In the days leading up to Ian making landfall, weather forecasters were all warning of the Storm Surge. Before the cyclone even makes landfall, it will start pushing a dangerous flood of ocean water inland, hence the “surge.” The water can rush in quickly, carrying away people and property, washing out streets and other infrastructure, and flooding buildings. And as it turns out, they were right.
According to the National Hurricane Center (NHC), preliminary analysis of Hurricane Ian’s deadly storm surge suggests the Gulf of Mexico pushed as high as 15 feet above the normally dry ground on Fort Myers Beach, Florida, as it made landfall. That’s the peak estimate reported by a team of experts with the National Weather Service and other agencies who searched flooded homes and structures in the devastated area for high water marks this week.
The 10-15 feet peak high water levels at Fort Myers Beach puts Ian among some of the higher storm surges in history in the Atlantic basin but well below peak water levels reported in some of the most legendary storms on the northern Gulf Coast. “Pictures don’t do the destruction justice,” tweeted Jeffry Evans, meteorologist-in-charge of the National Weather Service field office in Houston, also a member of the survey team. “Complete and deadly inundation of the island.”
As Business Insider reports, this is how a storm surge happens and why it’s so dangerous.
Hurricanes stir up ocean water, then push it onto land
Hurricanes are large low-pressure systems that create a cyclonic wind effect. Those winds force ocean water to spin down into the water column, creating vertical circulation in the ocean below. Once the hurricane reaches shallow coastal waters, the ocean bottom interrupts this cycling. Unable to go down, the water pushes out onto land.
These water levels can rise rapidly — a few feet in just one minute, according to the Coastal Emergency Risks Assessment.This generally happens where the hurricane’s winds blow toward the shore, pushing the surge of water in that direction. The highest storm surge tends to occur with the hurricane’s strongest winds. A storm surge can also arrive before a hurricane’s winds do, closing off roads and cutting evacuations short.
Storm surge can be deadlier than hurricane winds
While hurricane-force winds can rip roofs off of homes and take down trees and power lines, the surge of ocean water rushing inland often causes more damage. It doesn’t take much, either: According to the NHC, just 6 inches of fast-moving water can knock over an adult, and it only takes 2 feet to carry away an SUV.

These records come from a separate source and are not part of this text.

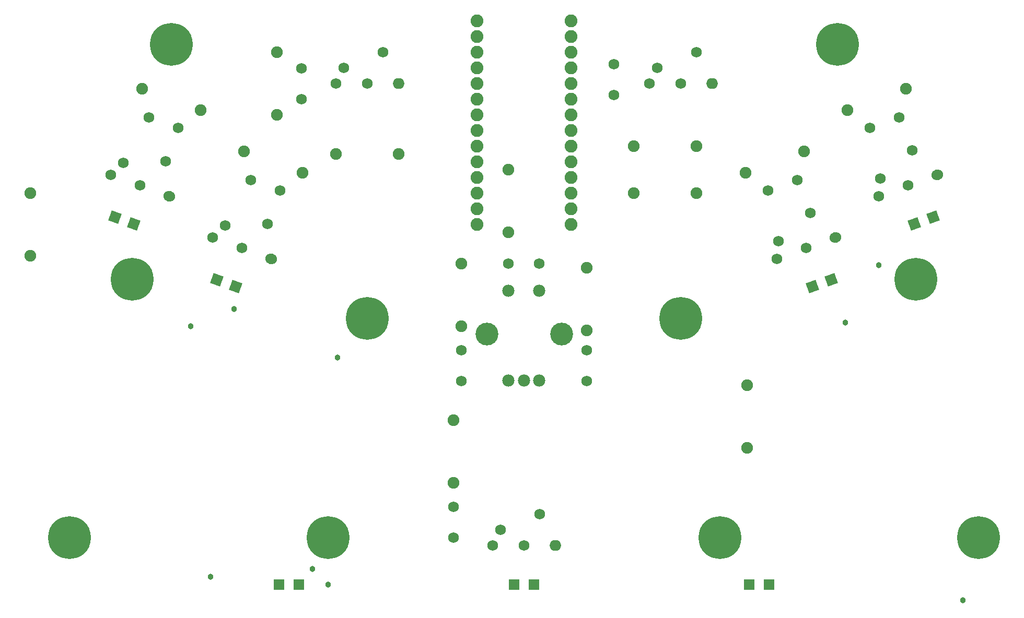
<source format=gts>
G04*
G04 #@! TF.GenerationSoftware,Altium Limited,CircuitMaker,2.1.0 (2.1.0.4)*
G04*
G04 Layer_Color=20142*
%FSLAX25Y25*%
%MOIN*%
G70*
G04*
G04 #@! TF.SameCoordinates,28D2FB88-65ED-4333-9925-A9BECD5D763D*
G04*
G04*
G04 #@! TF.FilePolarity,Negative*
G04*
G01*
G75*
%ADD13R,0.06706X0.06706*%
%ADD14P,0.09483X4X385.0*%
%ADD15P,0.09483X4X65.0*%
%ADD16C,0.08200*%
%ADD17C,0.07493*%
G04:AMPARAMS|DCode=18|XSize=74.93mil|YSize=68mil|CornerRadius=0mil|HoleSize=0mil|Usage=FLASHONLY|Rotation=340.000|XOffset=0mil|YOffset=0mil|HoleType=Round|Shape=Round|*
%AMOVALD18*
21,1,0.00693,0.06800,0.00000,0.00000,340.0*
1,1,0.06800,-0.00326,0.00119*
1,1,0.06800,0.00326,-0.00119*
%
%ADD18OVALD18*%

%ADD19C,0.06800*%
%ADD20C,0.07800*%
%ADD21C,0.14579*%
%ADD22C,0.27300*%
%ADD23O,0.07493X0.06800*%
G04:AMPARAMS|DCode=24|XSize=74.93mil|YSize=68mil|CornerRadius=0mil|HoleSize=0mil|Usage=FLASHONLY|Rotation=20.000|XOffset=0mil|YOffset=0mil|HoleType=Round|Shape=Round|*
%AMOVALD24*
21,1,0.00693,0.06800,0.00000,0.00000,20.0*
1,1,0.06800,-0.00326,-0.00119*
1,1,0.06800,0.00326,0.00119*
%
%ADD24OVALD24*%

%ADD25C,0.03800*%
D13*
X193701Y30000D02*
D03*
X356299D02*
D03*
X206299D02*
D03*
X343701D02*
D03*
X506299D02*
D03*
X493701D02*
D03*
D14*
X89081Y264654D02*
D03*
X100919Y260346D02*
D03*
X154081Y224655D02*
D03*
X165919Y220345D02*
D03*
D15*
X545919Y224655D02*
D03*
X534081Y220346D02*
D03*
X599081Y260346D02*
D03*
X610919Y264654D02*
D03*
D16*
X320000Y290000D02*
D03*
X380000Y340000D02*
D03*
X320000Y310000D02*
D03*
Y300000D02*
D03*
Y280000D02*
D03*
Y390000D02*
D03*
Y380000D02*
D03*
Y370000D02*
D03*
Y360000D02*
D03*
Y350000D02*
D03*
Y340000D02*
D03*
Y330000D02*
D03*
Y320000D02*
D03*
Y270000D02*
D03*
Y260000D02*
D03*
X380000Y390000D02*
D03*
Y380000D02*
D03*
Y370000D02*
D03*
Y360000D02*
D03*
Y350000D02*
D03*
Y330000D02*
D03*
Y320000D02*
D03*
Y310000D02*
D03*
Y300000D02*
D03*
Y290000D02*
D03*
Y280000D02*
D03*
Y270000D02*
D03*
Y260000D02*
D03*
D17*
X35000Y280000D02*
D03*
X230000Y305000D02*
D03*
X270000D02*
D03*
X35000Y240000D02*
D03*
X460000Y280000D02*
D03*
X556206Y333160D02*
D03*
X492500Y157500D02*
D03*
Y117500D02*
D03*
X420000Y280000D02*
D03*
Y310000D02*
D03*
X460000D02*
D03*
X593794Y346840D02*
D03*
X528794Y306840D02*
D03*
X491206Y293160D02*
D03*
X305000Y95000D02*
D03*
Y135000D02*
D03*
X390000Y192500D02*
D03*
Y232500D02*
D03*
X310000Y195000D02*
D03*
Y235000D02*
D03*
X340000Y255000D02*
D03*
Y295000D02*
D03*
X192500Y370000D02*
D03*
Y330000D02*
D03*
X171206Y306840D02*
D03*
X208794Y293160D02*
D03*
X106206Y346840D02*
D03*
X143794Y333160D02*
D03*
D18*
X123794Y278160D02*
D03*
X188794Y238160D02*
D03*
D19*
X94325Y299527D02*
D03*
X105000Y285000D02*
D03*
X86206Y291840D02*
D03*
X121237Y300374D02*
D03*
X208000Y359843D02*
D03*
Y340157D02*
D03*
X570751Y321634D02*
D03*
X589249Y328366D02*
D03*
X505751Y281634D02*
D03*
X524249Y288366D02*
D03*
X407500Y342657D02*
D03*
Y362343D02*
D03*
X305000Y79843D02*
D03*
Y60157D02*
D03*
X390000Y160157D02*
D03*
Y179843D02*
D03*
X310000Y160157D02*
D03*
Y179843D02*
D03*
X359843Y235000D02*
D03*
X340157D02*
D03*
X194249Y281634D02*
D03*
X175751Y288366D02*
D03*
X129249Y321634D02*
D03*
X110751Y328366D02*
D03*
X430000Y350000D02*
D03*
X450000D02*
D03*
X435000Y360000D02*
D03*
X460000Y370000D02*
D03*
X230000Y350000D02*
D03*
X250000D02*
D03*
X235000Y360000D02*
D03*
X260000Y370000D02*
D03*
X330000Y55000D02*
D03*
X350000D02*
D03*
X335000Y65000D02*
D03*
X360000Y75000D02*
D03*
X597556Y307214D02*
D03*
X577485Y289267D02*
D03*
X595000Y285000D02*
D03*
X576206Y278160D02*
D03*
X532556Y267214D02*
D03*
X512485Y249267D02*
D03*
X530000Y245000D02*
D03*
X511206Y238160D02*
D03*
X151206Y251840D02*
D03*
X170000Y245000D02*
D03*
X159325Y259527D02*
D03*
X186237Y260374D02*
D03*
D20*
X359842Y160472D02*
D03*
X350000D02*
D03*
X340158D02*
D03*
X359842Y217559D02*
D03*
X340158D02*
D03*
D21*
X374000Y190000D02*
D03*
X326500D02*
D03*
D22*
X475000Y60000D02*
D03*
X600000Y225000D02*
D03*
X640000Y60000D02*
D03*
X60000D02*
D03*
X225000D02*
D03*
X100000Y225000D02*
D03*
X125000Y375000D02*
D03*
X250000Y200000D02*
D03*
X450000D02*
D03*
X550000Y375000D02*
D03*
D23*
X470000Y350000D02*
D03*
X270000D02*
D03*
X370000Y55000D02*
D03*
D24*
X613794Y291840D02*
D03*
X548794Y251840D02*
D03*
D25*
X576385Y234000D02*
D03*
X231000Y175000D02*
D03*
X165000Y206000D02*
D03*
X137500Y195000D02*
D03*
X225000Y30000D02*
D03*
X215000Y40000D02*
D03*
X150000Y35000D02*
D03*
X555000Y197500D02*
D03*
X630000Y20000D02*
D03*
M02*

</source>
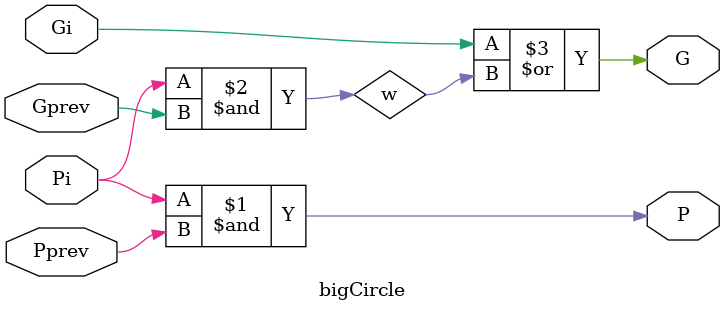
<source format=v>
module bigCircle(
    input Pi,
    input Gi,
    input Pprev,
    input Gprev,
    output P,
    output G
);
	
	wire w;
	
	and and0 (P, Pi, Pprev);
	and and1 (w, Pi, Gprev);
	or or0 (G, Gi, w);
	
endmodule

</source>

Hurricane Katrina’s 20-foot storm surge in New Orleans breached the city’s levees 15 years ago. Elsewhere, Katrina’s storm surge reached 30 feet. More than 1,800 people died in that storm and the ensuing floods, which also caused $108 billion in damage.Storm surge often arrives before a hurricane’s winds, closing off roads, cutting evacuation routes, and leaving people stranded in flood zones. That’s part of what makes the phenomenon so dangerous. Surges can also continue after the storm’s center passes, preventing emergency responders from reaching flooded areas.
The Saffir-Simpson scale, which ranks hurricanes in categories 1 through 5 based on wind speeds, does not account for storm surge, so even cyclones weaker than Katrina or Laura can produce huge walls of ocean water.
If a surge coincides with high tides, it gets an extra boost. That’s what happened when Hurricane Sandy flooded New York City in 2012. Heavy rainfall can also compound the effects of a storm surge, dumping more water on top of the ocean flood. That was especially true during Hurricane Florence, which drenched the Carolinas in 2018, and Hurricane Harvey, which dumped more than 60 inches of rain on parts of Texas in 2017 and killed at least 68 people.
Warming, rising oceans can make storm surges more devastating
Larger, stronger, faster cyclones generally produce higher storm surge. And as Earth’s oceans and air get warmer, tropical storms overall are getting stronger, wetter, and slower.
Rising sea levels can make storm surges even more devastating by giving them a higher starting point and allowing them to reach further inland.
“Our confidence continues to grow that storms have become stronger, and it is linked to climate change, and they will continue to get stronger as the world continues to warm,” James Kossin, an atmospheric scientist at NOAA who studies how climate change affects tropical cyclones, told the Washington Post in 2020.